Dataset entries:
- Opening Delimiter -

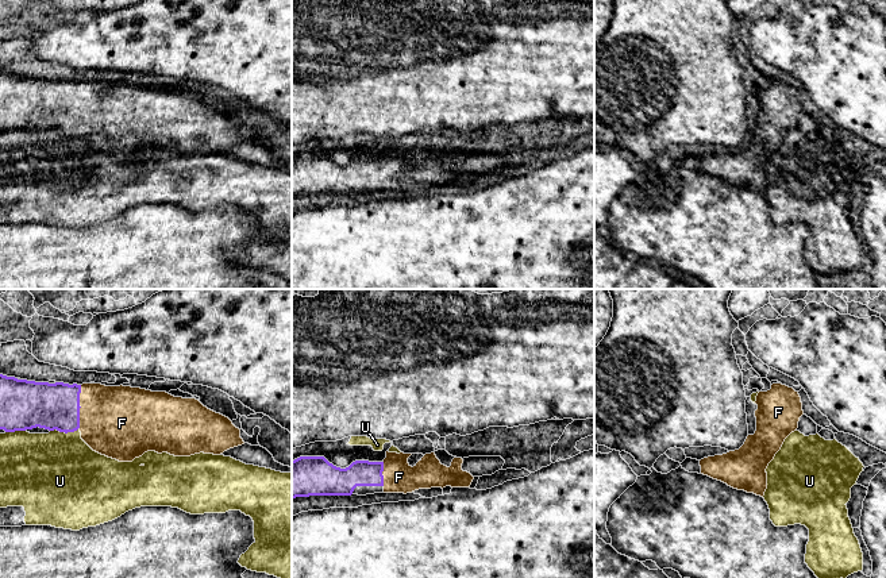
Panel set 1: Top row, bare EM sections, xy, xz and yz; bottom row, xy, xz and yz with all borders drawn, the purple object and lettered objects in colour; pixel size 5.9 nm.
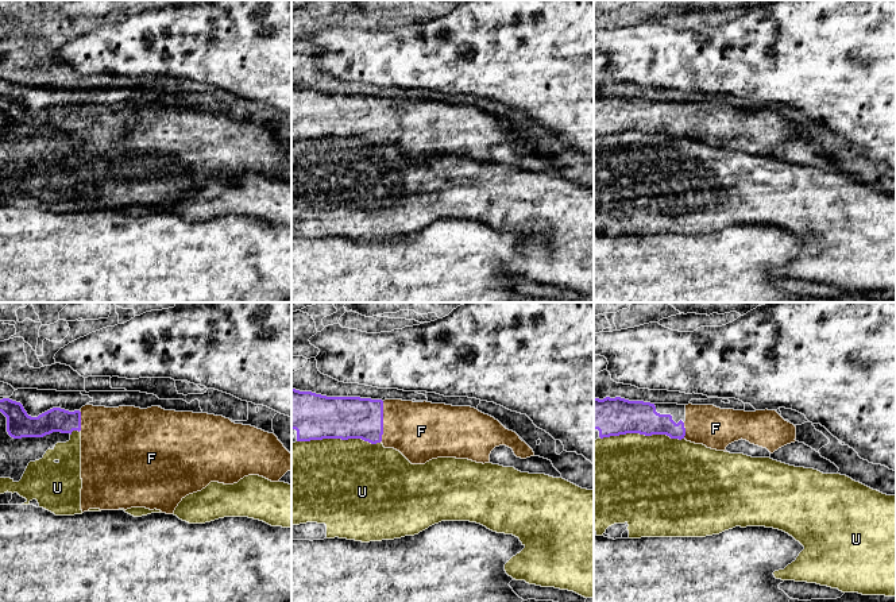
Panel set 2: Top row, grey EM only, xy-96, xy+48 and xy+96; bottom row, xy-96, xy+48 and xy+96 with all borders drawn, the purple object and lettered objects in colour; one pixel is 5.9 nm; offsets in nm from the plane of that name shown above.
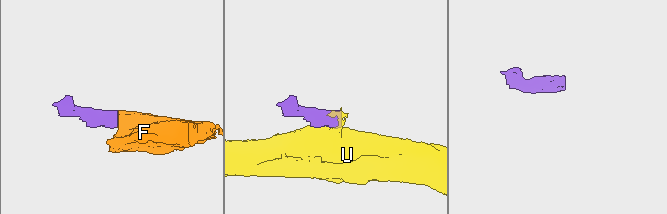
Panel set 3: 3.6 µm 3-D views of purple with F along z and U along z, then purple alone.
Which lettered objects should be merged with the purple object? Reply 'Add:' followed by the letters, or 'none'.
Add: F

- Closing Delimiter -

• _WORK TO BE COMPLETED_: For the string "drawn", report how many lines of the records contain it, giving the number only.

• _ANSWER SPACE_: 2